### Fragmento seleccionado
Al protagonista se lo señala de forma recurrente como “El Protagonista.” Havilio avisa, en este gesto, que él es consciente de las convenciones y exhibiéndolas intentará transgredirlas o al menos generar la citada complicidad. “Usted y yo, lector, sabemos que esto es una novela, una excrecencia ficcional, un mecanismo, y no hay por qué ocultarlo” parece decir. Es truco viejo. Pero luego Havilio insiste poniéndole a los capítulos largos nombres explicativos que recuerdan el estilo de viejas relaciones castellanas. Copio algunos: “De cómo El Protagonista rompió con Bárbara, se enredó en discusiones ontológicas y fue humillado por la presencia del Gran Otro”, “Del extraño robo que sufrió El Protagonista, de la larga caminata que hizo bajo la lluvia y de la inolvidable golpiza que le dieron los Rusos”, “De cuando El Protagonista ocupó el lugar de La Madre, se vistió con ropas de la niñez y habló hasta el agotamiento sin pronunciar una sola palabra”, etc. (El uso excéntrico de mayúsculas pertenece siempre al autor.)
Hay más. Por ejemplo, dos epígrafes. El primero dice “Soy una mala historia” y lo firma “Mirko H.” (El nombre es enigmático, la frase aplicada a lo que sigue parece exacta.) El segundo es de James Joyce, extraído del Ulysses: “Bloom: O, I so want to be a mother.” ¿A qué alude este segundo epígrafe? En La Serenidad hay conflictos y recuerdos familiares que bien podrían ser leídos a través de esta alusión: el cambio de rol, el cambio de sexo, transfiguraciones post-freudianas de la maternidad, etcétera. Mucho más destacable me parece la necesidad de citar a Joyce, de extraer y repetir, a la cabeza del propio texto, una parte del Ulysses. Otro detalle. En la foto de solapa, al uso de la editorial Entropía, Havilio aparece leyendo. ¿Qué lee? Un libro sin muchas marcas pero en el que podemos ver con claridad el nombre de John Cage.

### Registros
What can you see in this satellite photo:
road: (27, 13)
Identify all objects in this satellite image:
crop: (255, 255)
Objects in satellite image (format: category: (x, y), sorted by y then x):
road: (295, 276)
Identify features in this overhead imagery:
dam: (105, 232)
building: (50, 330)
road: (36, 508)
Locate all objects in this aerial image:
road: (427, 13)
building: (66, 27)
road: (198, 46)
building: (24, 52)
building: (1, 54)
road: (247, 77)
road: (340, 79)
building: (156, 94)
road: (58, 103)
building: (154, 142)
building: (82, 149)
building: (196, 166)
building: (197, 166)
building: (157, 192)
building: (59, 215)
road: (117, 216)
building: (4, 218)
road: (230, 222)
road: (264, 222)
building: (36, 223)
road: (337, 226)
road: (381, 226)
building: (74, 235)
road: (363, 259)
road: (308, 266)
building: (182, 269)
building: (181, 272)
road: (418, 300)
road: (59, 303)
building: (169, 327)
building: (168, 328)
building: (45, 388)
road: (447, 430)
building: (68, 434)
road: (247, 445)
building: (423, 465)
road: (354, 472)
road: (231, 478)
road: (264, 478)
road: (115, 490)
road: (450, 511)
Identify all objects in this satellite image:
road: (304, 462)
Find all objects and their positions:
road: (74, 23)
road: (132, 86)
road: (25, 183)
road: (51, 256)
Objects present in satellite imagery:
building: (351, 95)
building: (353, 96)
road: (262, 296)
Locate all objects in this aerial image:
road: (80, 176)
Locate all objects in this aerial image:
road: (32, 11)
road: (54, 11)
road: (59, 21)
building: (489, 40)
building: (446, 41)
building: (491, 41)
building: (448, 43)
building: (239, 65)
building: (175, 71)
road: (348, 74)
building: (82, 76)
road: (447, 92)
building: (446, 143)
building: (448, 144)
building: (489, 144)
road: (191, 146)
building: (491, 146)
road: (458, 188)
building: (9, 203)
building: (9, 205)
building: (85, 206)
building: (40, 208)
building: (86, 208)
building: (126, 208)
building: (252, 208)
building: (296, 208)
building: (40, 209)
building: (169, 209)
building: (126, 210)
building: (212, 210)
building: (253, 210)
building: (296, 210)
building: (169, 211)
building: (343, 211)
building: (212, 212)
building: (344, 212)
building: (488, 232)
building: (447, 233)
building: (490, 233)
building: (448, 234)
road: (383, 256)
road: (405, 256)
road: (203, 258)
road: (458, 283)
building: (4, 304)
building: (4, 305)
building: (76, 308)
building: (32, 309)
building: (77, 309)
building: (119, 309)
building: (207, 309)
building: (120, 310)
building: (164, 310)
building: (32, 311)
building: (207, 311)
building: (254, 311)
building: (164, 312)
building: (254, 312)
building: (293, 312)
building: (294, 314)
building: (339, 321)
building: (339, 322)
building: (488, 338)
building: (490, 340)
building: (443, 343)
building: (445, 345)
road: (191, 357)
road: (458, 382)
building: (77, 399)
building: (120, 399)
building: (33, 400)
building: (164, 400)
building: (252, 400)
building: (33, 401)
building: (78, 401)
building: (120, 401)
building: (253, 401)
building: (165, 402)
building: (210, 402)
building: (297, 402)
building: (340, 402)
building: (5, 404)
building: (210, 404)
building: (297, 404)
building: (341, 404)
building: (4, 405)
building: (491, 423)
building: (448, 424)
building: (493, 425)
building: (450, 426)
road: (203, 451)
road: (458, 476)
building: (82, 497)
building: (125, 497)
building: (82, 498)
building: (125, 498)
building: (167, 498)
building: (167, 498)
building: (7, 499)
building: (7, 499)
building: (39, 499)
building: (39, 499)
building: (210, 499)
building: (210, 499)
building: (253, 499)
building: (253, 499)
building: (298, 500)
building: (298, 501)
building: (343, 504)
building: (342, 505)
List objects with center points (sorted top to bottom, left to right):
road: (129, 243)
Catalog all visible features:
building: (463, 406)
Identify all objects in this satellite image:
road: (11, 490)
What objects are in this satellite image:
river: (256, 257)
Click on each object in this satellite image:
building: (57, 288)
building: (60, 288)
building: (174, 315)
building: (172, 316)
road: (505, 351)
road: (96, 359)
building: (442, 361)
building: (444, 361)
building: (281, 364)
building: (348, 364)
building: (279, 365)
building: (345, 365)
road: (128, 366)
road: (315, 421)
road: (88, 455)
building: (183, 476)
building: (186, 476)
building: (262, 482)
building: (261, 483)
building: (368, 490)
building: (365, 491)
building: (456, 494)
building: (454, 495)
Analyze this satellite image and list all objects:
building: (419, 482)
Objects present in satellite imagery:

### Instrucciones
• 1. En el fragmento sobre la novela de Havilio, ¿qué nombre se ve con claridad en el libro que el autor lee en la foto de solapa?
• 2. Reproduce sin cambios el pasaje del fragmento sobre la novela de Havilio que va de “Hay más. Por” a “de John Cage.”.

### Respuestas
• 1. El de John Cage.

• 2.
Hay más. Por ejemplo, dos epígrafes. El primero dice “Soy una mala historia” y lo firma “Mirko H.” (El nombre es enigmático, la frase aplicada a lo que sigue parece exacta.) El segundo es de James Joyce, extraído del Ulysses: “Bloom: O, I so want to be a mother.” ¿A qué alude este segundo epígrafe? En La Serenidad hay conflictos y recuerdos familiares que bien podrían ser leídos a través de esta alusión: el cambio de rol, el cambio de sexo, transfiguraciones post-freudianas de la maternidad, etcétera. Mucho más destacable me parece la necesidad de citar a Joyce, de extraer y repetir, a la cabeza del propio texto, una parte del Ulysses. Otro detalle. En la foto de solapa, al uso de la editorial Entropía, Havilio aparece leyendo. ¿Qué lee? Un libro sin muchas marcas pero en el que podemos ver con claridad el nombre de John Cage.